• **Data below**
--------------------------------------------------

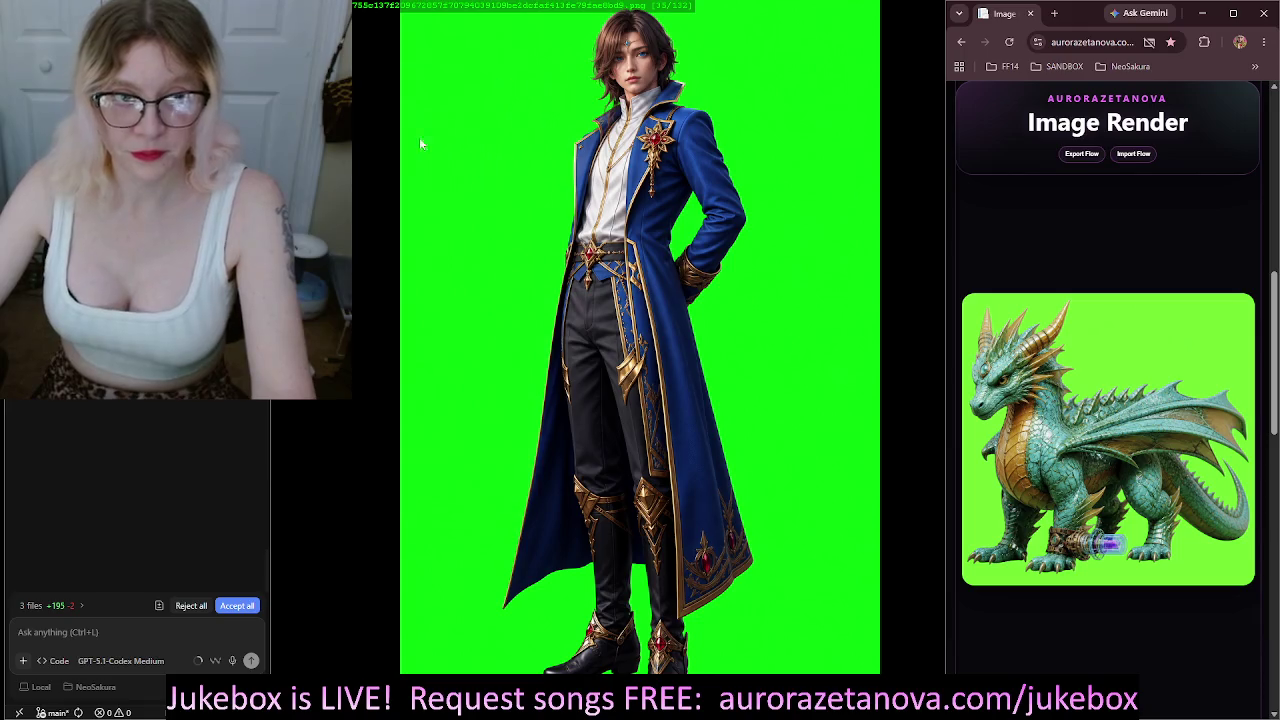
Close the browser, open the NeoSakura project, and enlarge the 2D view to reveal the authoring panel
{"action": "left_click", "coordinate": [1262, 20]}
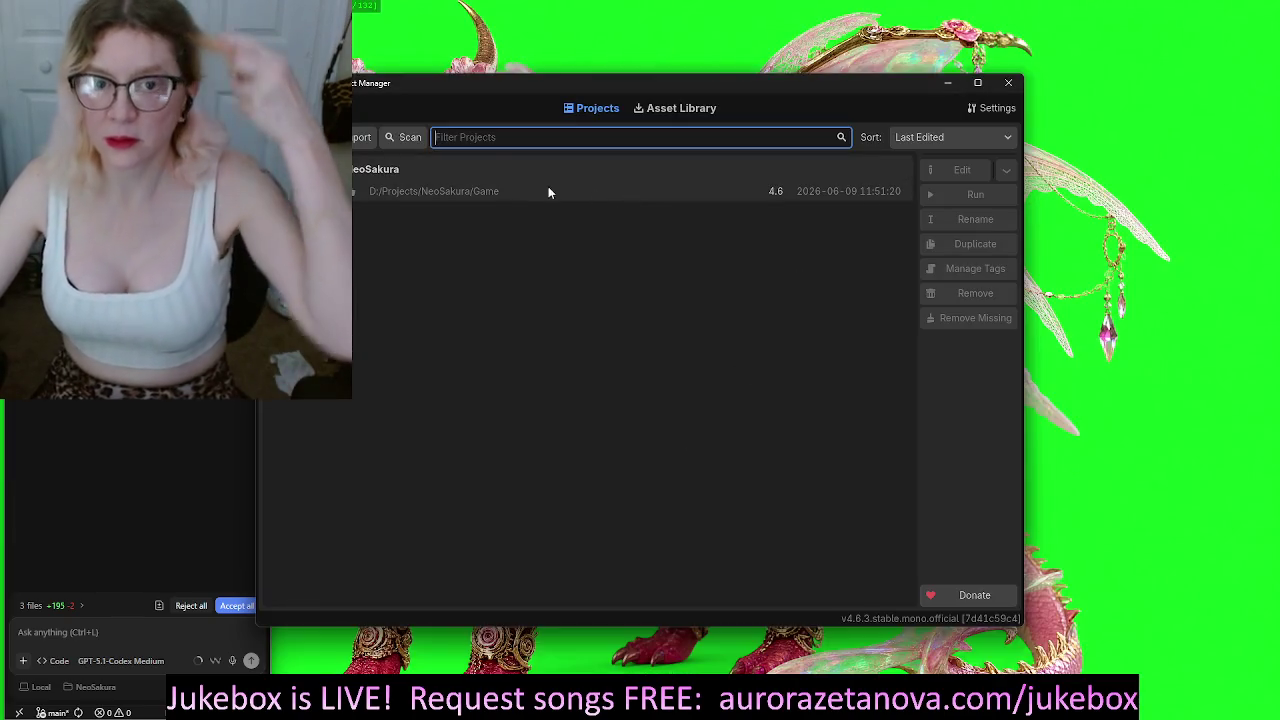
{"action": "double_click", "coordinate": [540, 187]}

--------------------------------------------------

Every line above is to be repeated exactly, but no picture is to appear in the copy.

• **Exercise response**
Close the browser, open the NeoSakura project, and enlarge the 2D view to reveal the authoring panel
{"action": "left_click", "coordinate": [1262, 20]}
{"action": "double_click", "coordinate": [540, 187]}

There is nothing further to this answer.